Apologies for the large text, as I didn’t want to remove anything that might be relevant.

You might want to docker run --rm -it --entrypoint=bash into your container and run which msm. It’s claming not to be able to use the --regoption flag, which is part of the MSMSulcStrainFinalconf. It generally works in our container. I’m seeing that you installed fMRIPrep into an FSL environment, which we may contain its own copy of MSM.

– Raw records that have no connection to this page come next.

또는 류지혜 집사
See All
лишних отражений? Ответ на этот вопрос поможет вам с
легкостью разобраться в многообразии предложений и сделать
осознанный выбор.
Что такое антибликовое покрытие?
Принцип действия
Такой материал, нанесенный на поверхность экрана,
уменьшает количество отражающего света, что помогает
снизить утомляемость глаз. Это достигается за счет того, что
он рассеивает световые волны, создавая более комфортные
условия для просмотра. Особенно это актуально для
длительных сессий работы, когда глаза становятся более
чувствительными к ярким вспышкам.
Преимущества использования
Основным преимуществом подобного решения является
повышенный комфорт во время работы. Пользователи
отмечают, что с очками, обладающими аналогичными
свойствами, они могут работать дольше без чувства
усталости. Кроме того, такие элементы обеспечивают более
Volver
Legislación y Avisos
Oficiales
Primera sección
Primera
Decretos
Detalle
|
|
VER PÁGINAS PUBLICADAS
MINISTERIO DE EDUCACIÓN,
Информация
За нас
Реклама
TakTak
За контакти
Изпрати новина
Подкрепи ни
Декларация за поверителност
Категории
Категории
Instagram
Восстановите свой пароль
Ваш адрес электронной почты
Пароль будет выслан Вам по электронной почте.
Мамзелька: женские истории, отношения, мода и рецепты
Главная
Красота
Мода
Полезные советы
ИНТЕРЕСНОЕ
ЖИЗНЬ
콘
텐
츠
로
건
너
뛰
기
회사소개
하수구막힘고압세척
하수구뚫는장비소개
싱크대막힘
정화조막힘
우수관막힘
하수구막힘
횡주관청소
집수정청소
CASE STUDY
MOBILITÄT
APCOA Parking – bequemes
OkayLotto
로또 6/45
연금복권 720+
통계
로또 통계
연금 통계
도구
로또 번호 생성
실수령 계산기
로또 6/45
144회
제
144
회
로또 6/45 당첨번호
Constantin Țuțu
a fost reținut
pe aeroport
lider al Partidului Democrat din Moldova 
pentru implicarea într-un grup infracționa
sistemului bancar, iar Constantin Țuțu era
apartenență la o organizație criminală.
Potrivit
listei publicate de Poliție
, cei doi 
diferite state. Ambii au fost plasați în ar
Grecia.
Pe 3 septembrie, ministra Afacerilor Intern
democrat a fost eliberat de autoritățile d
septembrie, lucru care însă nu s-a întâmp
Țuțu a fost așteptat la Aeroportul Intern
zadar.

I would recommend installing via:

git clone https://github.com/nipreps/fmriprep
cd fmriprep
git checkout 24.1.1
conda env create -f env.yml
conda env config vars set -n tmp FSLDIR=$(conda activate fmriprep && echo $CONDA_PREFIX)

This will be a much closer reproduction to the environment that we generate in our Docker images.

Amazing, my team will try this now then run the script once more! Thank you very much for the prompt responses, I sincerely appreciate the support.